Convert every line of the records below into a single numbered list, omitting blank lines and leaving out the pictures.

Data excerpts
--- --- ---
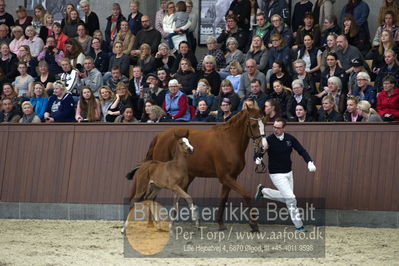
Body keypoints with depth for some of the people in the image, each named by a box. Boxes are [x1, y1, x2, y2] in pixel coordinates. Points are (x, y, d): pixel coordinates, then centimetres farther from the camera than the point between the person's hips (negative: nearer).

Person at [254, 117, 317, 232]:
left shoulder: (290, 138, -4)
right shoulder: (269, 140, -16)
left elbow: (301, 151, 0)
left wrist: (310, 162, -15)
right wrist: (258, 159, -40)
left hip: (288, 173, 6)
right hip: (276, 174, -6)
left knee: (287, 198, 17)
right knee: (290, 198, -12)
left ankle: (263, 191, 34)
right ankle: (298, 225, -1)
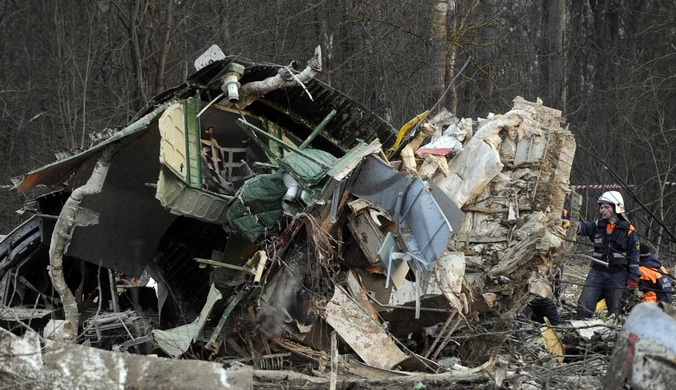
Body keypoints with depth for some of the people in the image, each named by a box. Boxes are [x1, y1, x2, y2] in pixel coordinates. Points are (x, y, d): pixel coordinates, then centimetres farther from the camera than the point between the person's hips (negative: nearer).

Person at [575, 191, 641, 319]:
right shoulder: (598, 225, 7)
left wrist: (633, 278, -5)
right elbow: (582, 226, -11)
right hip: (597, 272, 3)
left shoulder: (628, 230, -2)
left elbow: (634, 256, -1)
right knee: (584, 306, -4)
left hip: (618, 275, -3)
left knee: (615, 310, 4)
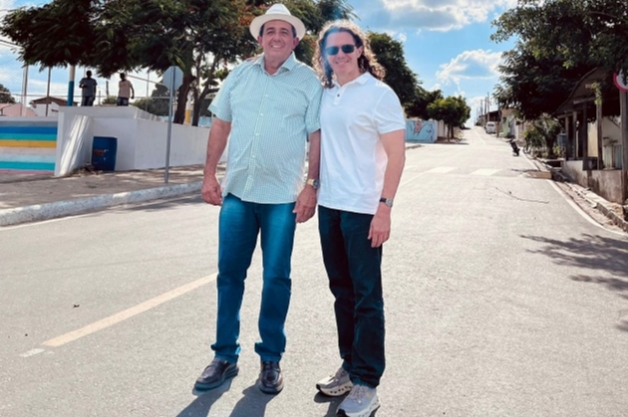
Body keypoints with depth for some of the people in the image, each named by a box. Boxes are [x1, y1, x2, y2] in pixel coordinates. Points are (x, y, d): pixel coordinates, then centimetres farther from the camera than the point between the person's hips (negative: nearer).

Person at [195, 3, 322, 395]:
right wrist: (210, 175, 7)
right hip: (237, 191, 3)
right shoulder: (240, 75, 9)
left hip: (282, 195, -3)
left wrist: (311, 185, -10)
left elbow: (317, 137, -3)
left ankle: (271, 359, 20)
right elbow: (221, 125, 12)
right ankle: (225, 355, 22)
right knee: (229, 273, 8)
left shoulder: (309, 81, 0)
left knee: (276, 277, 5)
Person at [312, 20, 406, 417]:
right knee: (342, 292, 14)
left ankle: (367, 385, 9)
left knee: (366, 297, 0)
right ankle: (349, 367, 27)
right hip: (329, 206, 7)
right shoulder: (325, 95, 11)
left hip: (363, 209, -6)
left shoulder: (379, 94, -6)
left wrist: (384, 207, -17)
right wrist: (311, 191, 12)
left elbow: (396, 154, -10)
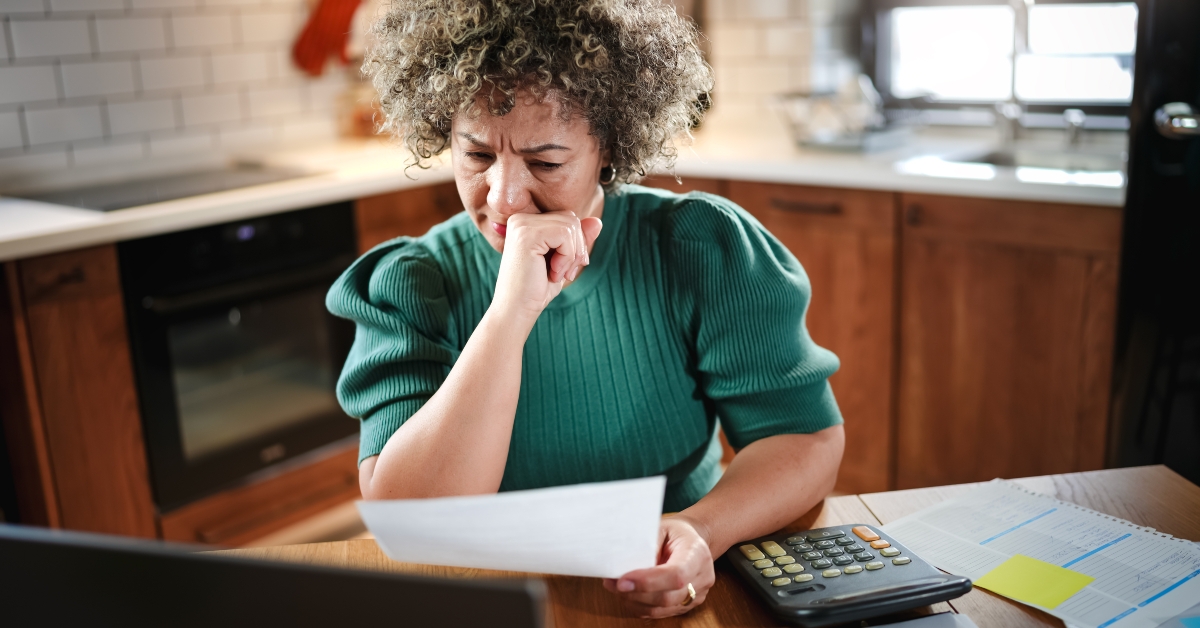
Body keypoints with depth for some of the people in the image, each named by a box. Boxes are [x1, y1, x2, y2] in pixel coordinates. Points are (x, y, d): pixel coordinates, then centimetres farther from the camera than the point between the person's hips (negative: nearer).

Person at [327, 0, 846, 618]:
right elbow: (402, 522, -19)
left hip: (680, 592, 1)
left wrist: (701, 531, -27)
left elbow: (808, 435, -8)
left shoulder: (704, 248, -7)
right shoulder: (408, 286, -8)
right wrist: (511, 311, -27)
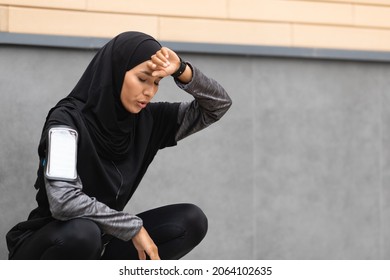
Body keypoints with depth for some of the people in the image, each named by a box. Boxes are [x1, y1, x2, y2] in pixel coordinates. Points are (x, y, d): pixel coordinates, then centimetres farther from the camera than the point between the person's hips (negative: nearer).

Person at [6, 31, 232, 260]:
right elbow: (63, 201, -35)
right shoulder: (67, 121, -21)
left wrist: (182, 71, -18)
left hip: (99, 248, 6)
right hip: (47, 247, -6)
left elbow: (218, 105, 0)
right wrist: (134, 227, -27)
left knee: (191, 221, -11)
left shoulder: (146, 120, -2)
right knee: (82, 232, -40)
--- --- ---
Response to this exercise
1. Body keypoints with depth for some of the people in the image, each named by a box. Boxes are [x1, y1, x2, y2] in pixel coordinates. Points are (x, y, d): pixel coordinates, then centimetres farther from the camera than the point between the person's hips (negative: nearer).
2. Person at [254, 117, 317, 232]:
3. left shoulder: (290, 138, -4)
4. right shoulder: (269, 140, -16)
5. left elbow: (301, 151, 0)
6. left wrist: (310, 162, -15)
7. right wrist: (258, 159, -40)
8. left hip: (288, 173, 6)
9. right hip: (276, 174, -6)
10. left knee: (287, 198, 17)
11. right knee: (290, 198, -12)
12. left ankle: (263, 191, 34)
13. right ankle: (298, 225, -1)
14. Body keypoints with depth for some of the people in the image, each named by a box. Boxes are [x1, y1, x2, y2] in pixel coordinates. Points are (x, y, d): pixel coordinates, then centimetres farther from the camera than the point between the person's hips (negative: nearer).
15. Person at [575, 191, 641, 319]:
16. right shoulder: (598, 225, 7)
17. left wrist: (633, 278, -5)
18. right elbow: (582, 226, -11)
19. right hip: (597, 272, 3)
20. left shoulder: (628, 230, -2)
21. left elbow: (634, 256, -1)
22. right knee: (584, 306, -4)
23. left hip: (618, 275, -3)
24. left knee: (615, 310, 4)
25. Body keypoints with depth for some of the people in the image, each named by a box. Boxes are [x1, y1, x2, y2] in pixel coordinates. Points are (x, y, d): pixel coordinates, then centimetres farther from the camera than the point between the person's hips (negative: nearer).
26. Person at [195, 3, 322, 395]:
27. right wrist: (210, 175, 7)
28. right hip: (237, 191, 3)
29. right shoulder: (240, 75, 9)
30. left hip: (282, 195, -3)
31. left wrist: (311, 185, -10)
32. left elbow: (317, 137, -3)
33. left ankle: (271, 359, 20)
34. right elbow: (221, 125, 12)
35. right ankle: (225, 355, 22)
36. right knee: (229, 273, 8)
37. left shoulder: (309, 81, 0)
38. left knee: (276, 277, 5)
39. Person at [312, 20, 406, 417]:
40. right knee: (342, 292, 14)
41. left ankle: (367, 385, 9)
42. left knee: (366, 297, 0)
43. right ankle: (349, 367, 27)
44. right hip: (329, 206, 7)
45. right shoulder: (325, 95, 11)
46. left hip: (363, 209, -6)
47. left shoulder: (379, 94, -6)
48. left wrist: (384, 207, -17)
49. right wrist: (311, 191, 12)
50. left elbow: (396, 154, -10)
51. Body keypoints with depth for some of the people in the image, each named by a box. Boxes are [x1, y1, x2, y2] in pixel coordinates. Points are (x, y, d): pixel coordinates, then centimetres farther from the camera than the point between the person's hips (negative: nearer).
52. Person at [327, 0, 846, 618]:
53. right elbow: (402, 522, -19)
54. left hip: (680, 592, 1)
55. left wrist: (701, 531, -27)
56. left elbow: (808, 435, -8)
57. left shoulder: (704, 248, -7)
58. right shoulder: (408, 286, -8)
59. right wrist: (511, 311, -27)
60. Body keypoints with depth for some of the people in the image, each named by a box. Boxes are [x1, y1, x2, y2] in pixel coordinates. Points are (x, y, d): pixel coordinates, then centimetres farther from the camera than the point between the person's hips (negative: nearer).
61. Person at [6, 31, 232, 260]:
62. right elbow: (63, 201, -35)
63. right shoulder: (67, 121, -21)
64. left wrist: (182, 71, -18)
65. left hip: (99, 248, 6)
66. right hip: (47, 247, -6)
67. left elbow: (218, 105, 0)
68. right wrist: (134, 227, -27)
69. left knee: (191, 221, -11)
70. left shoulder: (146, 120, -2)
71. right knee: (82, 232, -40)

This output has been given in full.